Learning Provably Correct Distributed Protocols Without Human Knowledge

Provably correct distributed protocols, which are a critical component of modern distributed systems, are highly challenging to design and have often required decades of human effort. These protocols allow multiple agents to coordinate to come to a common agreement in an environment with uncertainty and failures. We formulate protocol design as a search problem over strategies in a game with imperfect information, and the desired correctness conditions are specified in Satisfiability Modulo Theories (SMT). However, standard methods for solving multi-agent games fail to learn correct protocols in this setting, even when the number of agents is small. We propose a learning framework, GGMS, which integrates a specialized variant of Monte Carlo Tree Search with a transformer-based action encoder, a global depth-first search to break out of local minima, and repeated feedback from a model checker.

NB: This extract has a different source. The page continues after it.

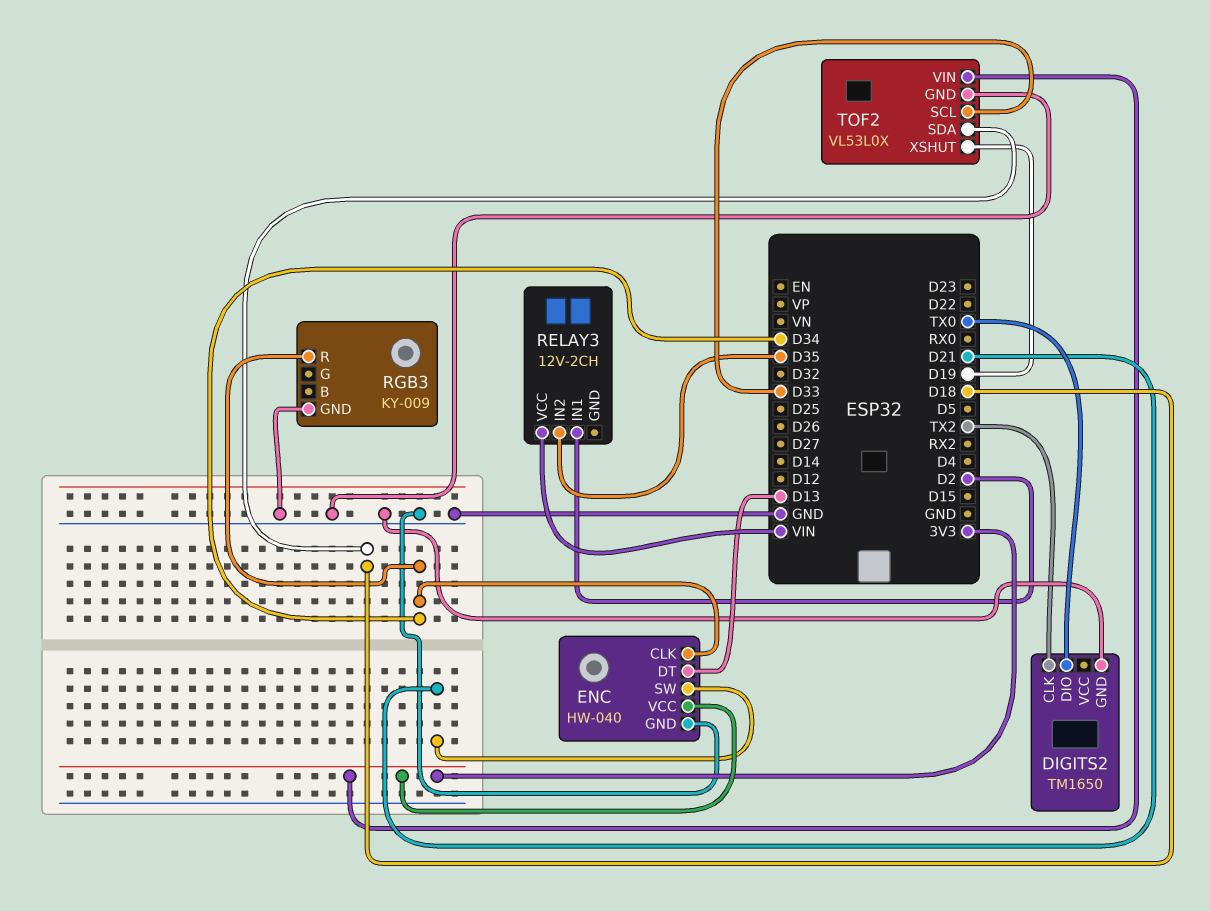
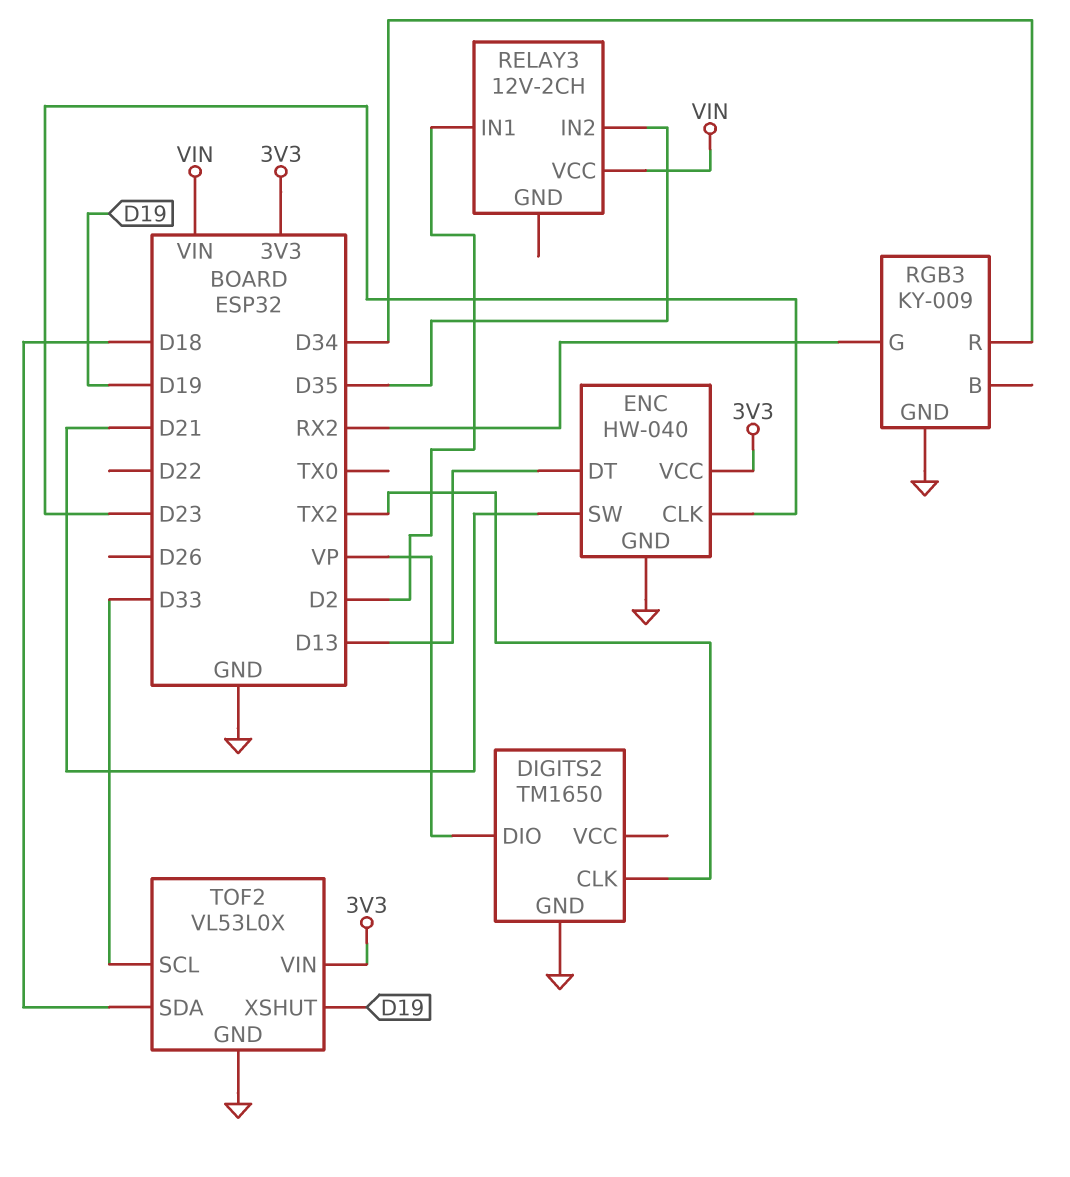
DIGITS2 pin DIO: TX0 -> VP
ENC pin CLK: D34 -> D23
RGB3 pin G: none -> RX2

Protocols output by GGMS are verified correct via exhaustive model checking for all executions within the bounded setting. We further prove that, under mild assumptions, the search process is complete: if a correct protocol exists, GGMS will eventually find it. In experiments, we show that GGMS can learn correct protocols for larger settings than existing methods.

💡 Research Summary

The paper tackles the long‑standing challenge of designing provably correct distributed protocols without human expertise. By casting protocol synthesis as a search problem over strategies in an imperfect‑information game, the authors formalize correctness specifications in SMT and require that a candidate protocol be verified against all possible executions for a fixed number of processes. Standard multi‑agent game solvers, such as plain Monte‑Carlo Tree Search (MCTS), fail because they aim for high expected reward rather than absolute safety, and they suffer from a “superposition” problem where learned transitions from different correct protocols interfere with each other. To overcome these obstacles, the authors introduce Guided Global Monte‑Carlo Tree Search (GGMS). GGMS integrates three key components: (1) a specialized MCTS that uses a transformer‑based policy network to propose state‑machine transitions, while relying on exhaustive model‑checking as a hard oracle that supplies binary success/failure feedback; (2) a global depth‑first search that freezes ambiguous transitions and systematically backtracks when a frozen choice prevents a correct protocol, guaranteeing eventual convergence under mild assumptions; and (3) a guided sampling curriculum that starts with easy scenarios (few message losses, clear initial states) and gradually introduces harder cases, allowing the frozen decisions to propagate. The authors prove a completeness theorem: if a correct protocol exists for the bounded setting, GGMS will eventually discover it. Empirically, GGMS succeeds on settings that defeat prior methods, learning FloodSet‑like consensus protocols for up to four processes with three crash failures, and even synthesizing a novel synchronous atomic‑commit protocol for which no known solution existed. Comparisons with large language models (GPT‑4, Gemini) show that while LLMs can recall known protocols, they struggle to explore novel design spaces. Limitations include the focus on synchronous networks, crash‑only failures, identical state machines, and bounded process counts; scalability remains an issue as the state space grows combinatorially. Future work aims to extend the framework to asynchronous and Byzantine models, integrate inductive verification for unbounded process numbers, and combine GGMS with meta‑learning or LLM‑guided priors to further reduce search effort.